The majority of Mapping Human History is centered around investigating and studying these haplogroups. Olson starts in Africa and discusses very early man and his migration outward. Next he travels to the Middle East and discusses Aaron, Moses's brother. Aaron's male lineage was decreed by the Jewish God to become the high priest, the Kohanim, of the Israelites. Surnames of Cohen, Cohn, and Kahn are derivatives of Kohan. A few years ago geneticists found about 50 percent of Jews who presently identify themselves as Kohanim as having a set of particular genetic markers. Today this is called the Cohen Modal Haplotype. Thus Aaron may have been a real person.
Olson then sets his sail for Asia and Australia. He devotes a chapter to "Genes and Languages" and how they may have sprung from a common source. Europe is next on his itinerary, and he relates how every present-day European has some DNA from a Middle Eastern farmer and a Stone Age hunter-gatherer.
The Americas are next and Olson relates that not all of the Native American ancestors may have come from just the Bering Strait pass. Some may have come by boat.
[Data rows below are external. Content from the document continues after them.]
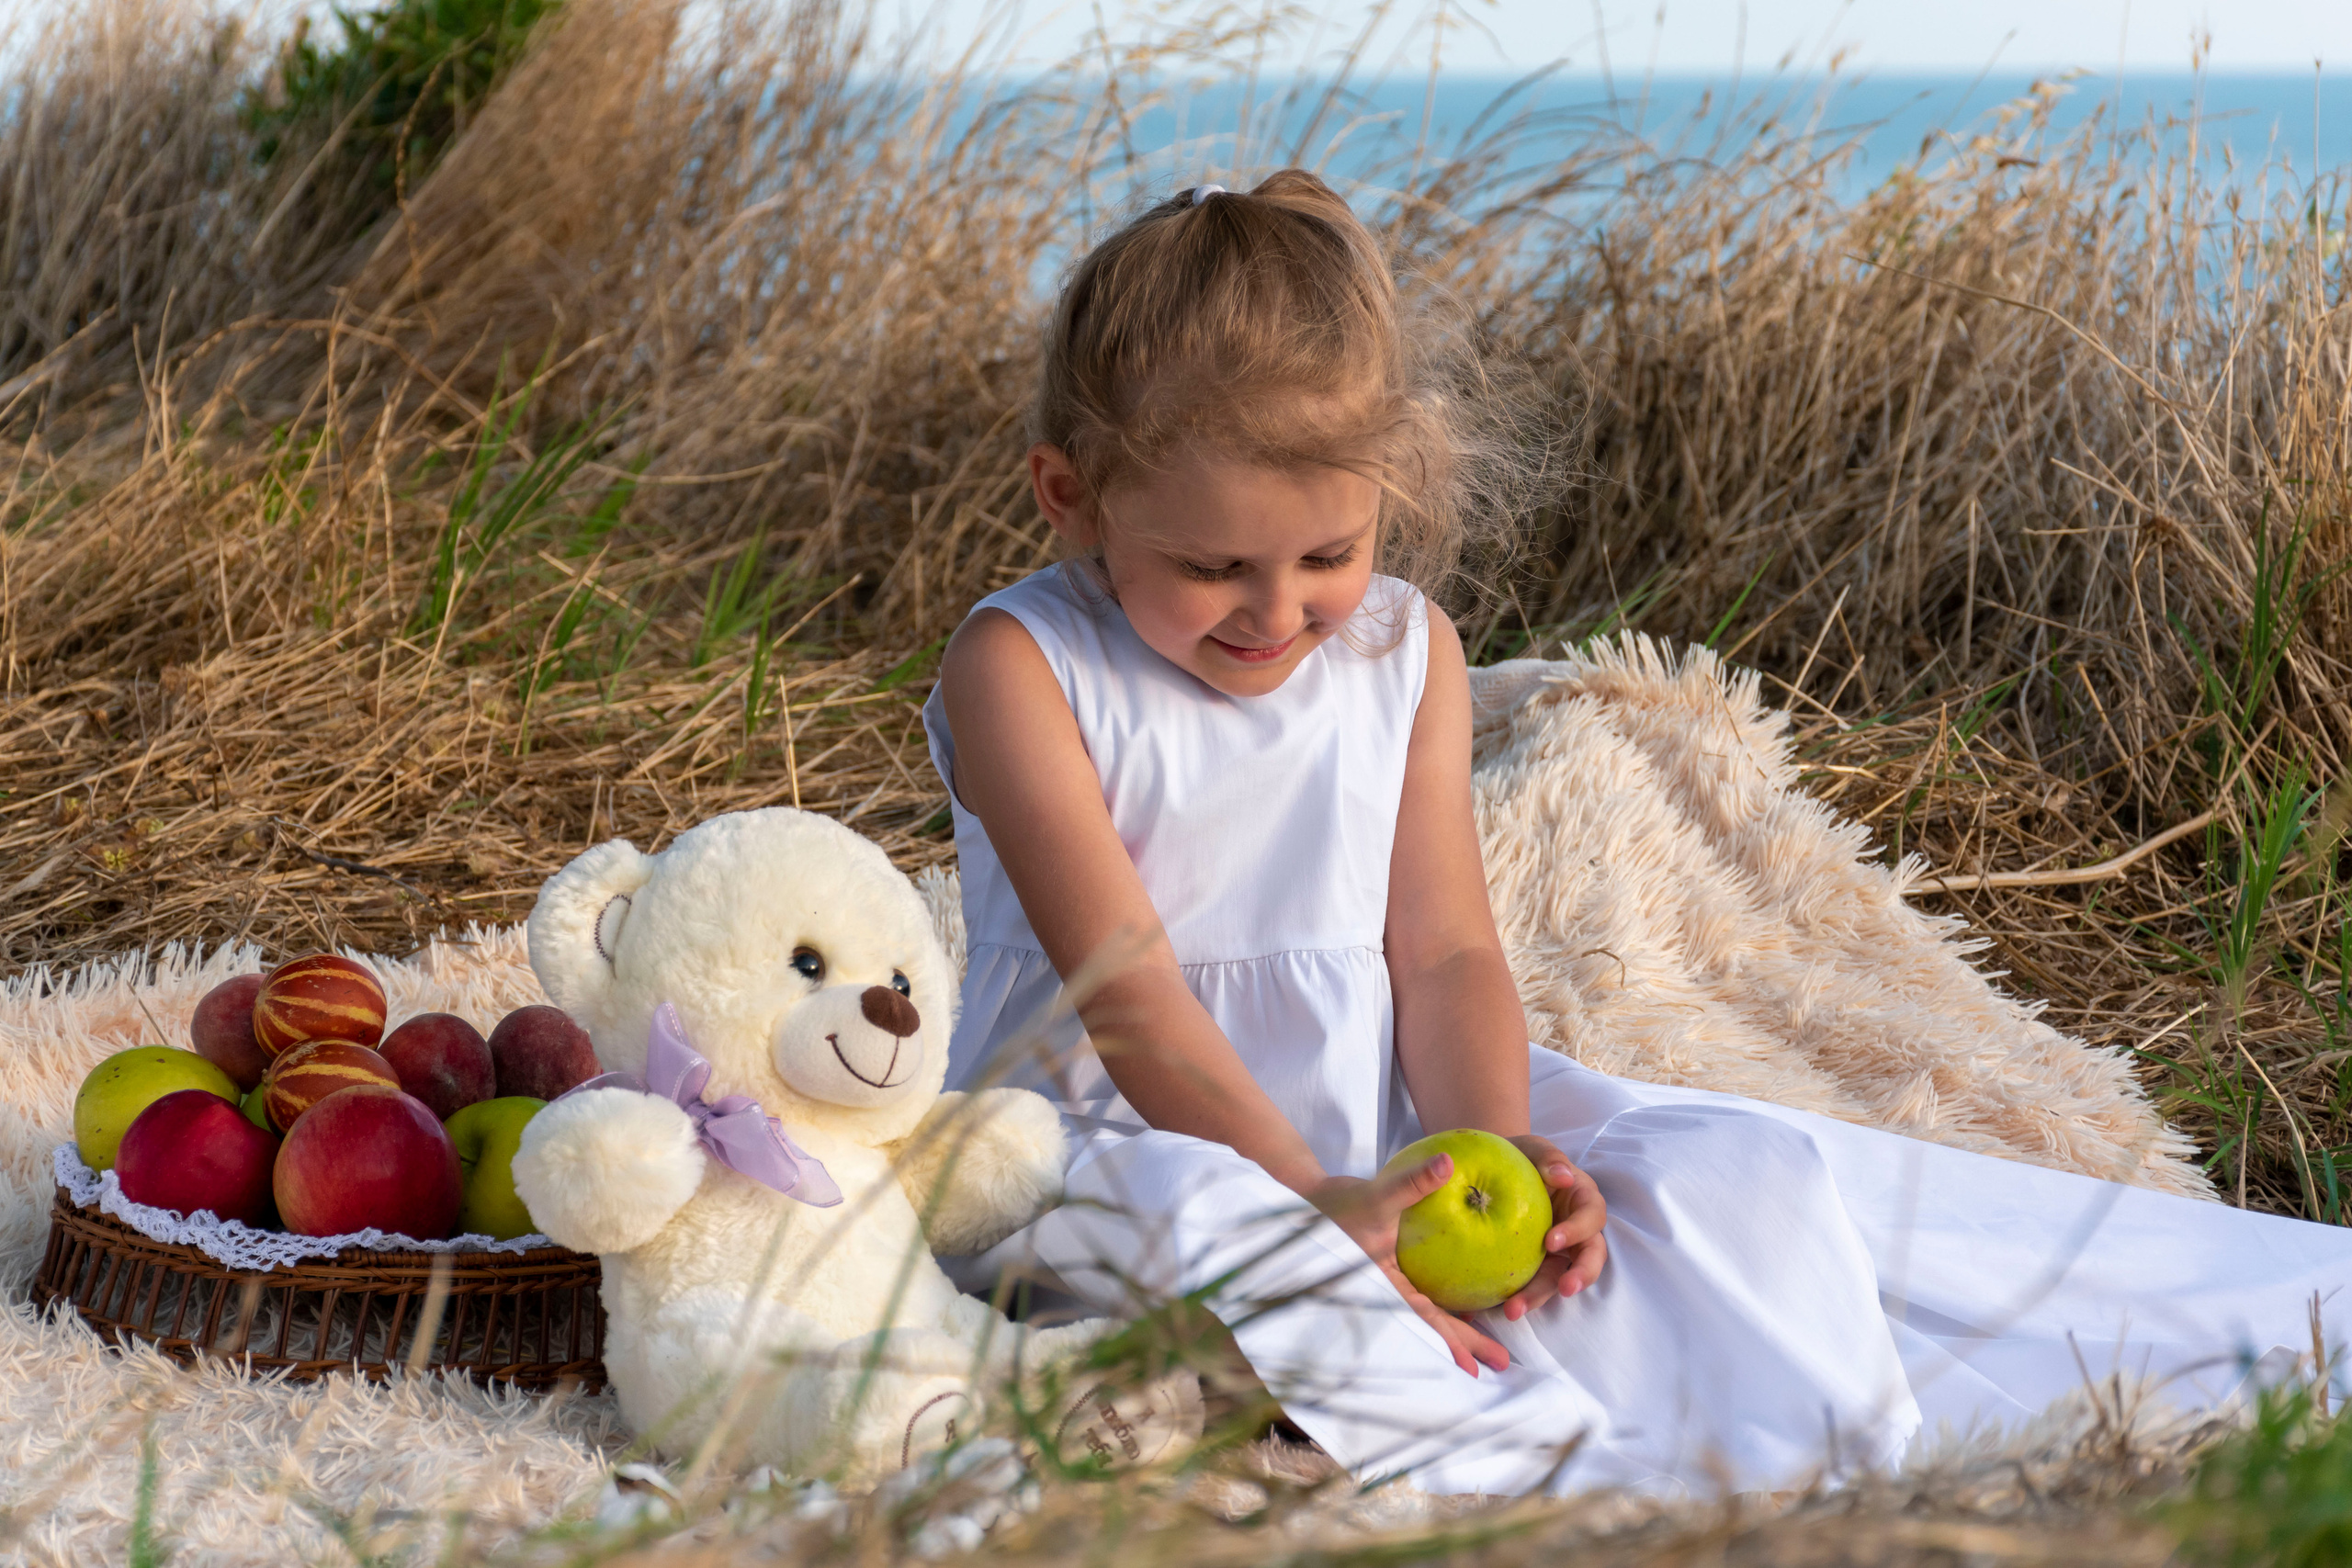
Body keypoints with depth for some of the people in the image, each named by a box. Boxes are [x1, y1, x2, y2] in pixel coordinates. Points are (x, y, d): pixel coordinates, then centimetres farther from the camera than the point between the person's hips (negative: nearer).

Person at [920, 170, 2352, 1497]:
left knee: (1726, 1170, -16)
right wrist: (1312, 1203, -29)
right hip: (1123, 1127, -4)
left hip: (1373, 1134, 4)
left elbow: (1443, 951, -1)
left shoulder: (1402, 649, 4)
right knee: (1168, 1217, -41)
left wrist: (1490, 1150, -21)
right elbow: (1123, 989, -20)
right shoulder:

Olson finishes his travels and his book with a stop in Hawaii. He describes how the Hawaiian "genetic history" is occurring backwards. In the single-origin theory, human groups become differentiated in appearance as they move across the globe and undergo some measure of reproductive isolation. In Hawaii, the reverse is happening. Physical distinctions that took thousands of generations to create are being undone with a few generations of intermarriage.